Giverny is a magical place. There is something special about the green trimmed windows and matching painted doors on every building that creates a sense of community and history.   The fantastic Quiche Lorraine from Las Nympheas restaurant, across the street from the Monet house, is also an amazing part of the experience.  But none of that delicious prelude prepares you for walking through the last green gate of the ordinary world and entering into the exquisite gardens where Monet tended his plants and painted so many water lily paintings. 

Giverny, France, 2013.

The Monet Gardens are one of the most sublime places on earth and they really do take your breath away.  I have to pause here for a moment, because my words seem clumsy as they cannot adequately describe such a lovely place. If one could imagine the most beautiful place on earth, multiply it times 1000, even then it would not compare to the beauty of Monet’s gardens.  Every angle is breathtaking, every scene another stunning composition with every shade of green textured plant exploding with flowers in unimaginable colors.  All of this amazing garden is growing naturally around the lily ponds with the quaint curved bridges so often recorded in Monet’s paintings.  No wonder he found endless inspiration in his lovely gardens to eventually produce hundreds of paintings over a span of 30 years. 

Monet’s Lily Pond, Giverny, France, 2013.

I spent just a few hours in the gardens with my favorite people talking about my favorite subject and even taking some photos, but mostly I spent time pausing to just see, really see all that beauty so I could absorb it all and take it with me.  It was magnificent.  I was altered by this most exquisite experience and will carry it with me forever.

The garden visit was made even more amazing, a few days later, when we visited the great Paris Musée de l’Orangerie and saw the famous curved Monet water lily paintings.  The paintings themselves inspired the architecture of the unique oval museum built just for the Monet-designed curved paintings.  The building is magnificent alone, but the artwork is so impressive, you must sit and stare at it for a long moment of reflection. 

me at the Musée de l’Orangerie, Paris, France, 2013.

As an old art teacher, I watched in awe as my niece, a young student of art, studied the large paintings so closely, so intently, as if to almost listen to the testimonies of those unique brushstrokes from that great master.  I still imagine today her nose pressed up against those expansive paintings, as she studied their every detail.  She did not actually touch the paintings of course, as she holds art far more sacred than that, but it was the emotion, the intense study that has left that vision upon my mind. It was in that moment that I understood the profound effects of art on all of us, not just the lovely subject, but the colorful brushstrokes, the deliberate rough marks, the surprising color choices and the obvious optical illusions none of it lost on the keen eye of a 12-year-old girl.  

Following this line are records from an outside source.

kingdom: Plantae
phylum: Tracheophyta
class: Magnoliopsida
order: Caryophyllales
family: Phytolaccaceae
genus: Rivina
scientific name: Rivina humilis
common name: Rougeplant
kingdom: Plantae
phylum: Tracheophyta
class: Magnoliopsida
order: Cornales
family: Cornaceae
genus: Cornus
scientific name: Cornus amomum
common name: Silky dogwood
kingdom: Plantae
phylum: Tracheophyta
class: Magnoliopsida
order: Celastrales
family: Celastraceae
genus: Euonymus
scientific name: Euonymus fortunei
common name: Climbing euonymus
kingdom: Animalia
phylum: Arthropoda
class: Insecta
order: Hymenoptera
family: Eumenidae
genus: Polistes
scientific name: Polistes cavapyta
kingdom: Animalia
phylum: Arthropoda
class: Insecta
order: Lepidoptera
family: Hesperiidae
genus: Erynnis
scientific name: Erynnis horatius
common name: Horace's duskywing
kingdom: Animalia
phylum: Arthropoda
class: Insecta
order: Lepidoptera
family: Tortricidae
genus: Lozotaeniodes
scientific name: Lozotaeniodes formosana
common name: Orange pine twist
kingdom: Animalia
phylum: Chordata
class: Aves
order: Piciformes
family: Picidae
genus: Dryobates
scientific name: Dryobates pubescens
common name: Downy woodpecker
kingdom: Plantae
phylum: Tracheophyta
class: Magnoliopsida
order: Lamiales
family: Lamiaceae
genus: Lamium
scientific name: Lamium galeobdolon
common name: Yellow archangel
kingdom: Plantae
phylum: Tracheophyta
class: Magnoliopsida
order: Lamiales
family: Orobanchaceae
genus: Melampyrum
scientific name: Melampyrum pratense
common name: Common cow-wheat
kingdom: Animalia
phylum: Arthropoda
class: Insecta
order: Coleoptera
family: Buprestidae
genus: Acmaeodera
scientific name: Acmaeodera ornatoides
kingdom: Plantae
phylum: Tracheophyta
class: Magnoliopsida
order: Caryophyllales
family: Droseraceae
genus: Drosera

Lily Pad in Monet’s Lily Pond, Giverny, France, 2013.

That moment, that day, in that museum was art to me and the very reason I knew I had to travel to France and have those monumental experiences.  So many years later, I am still amazed at the effects of those gardens and paintings and how they have played on my memory, my art and my life.  I have been to Giverny, France and it will always be a part of me.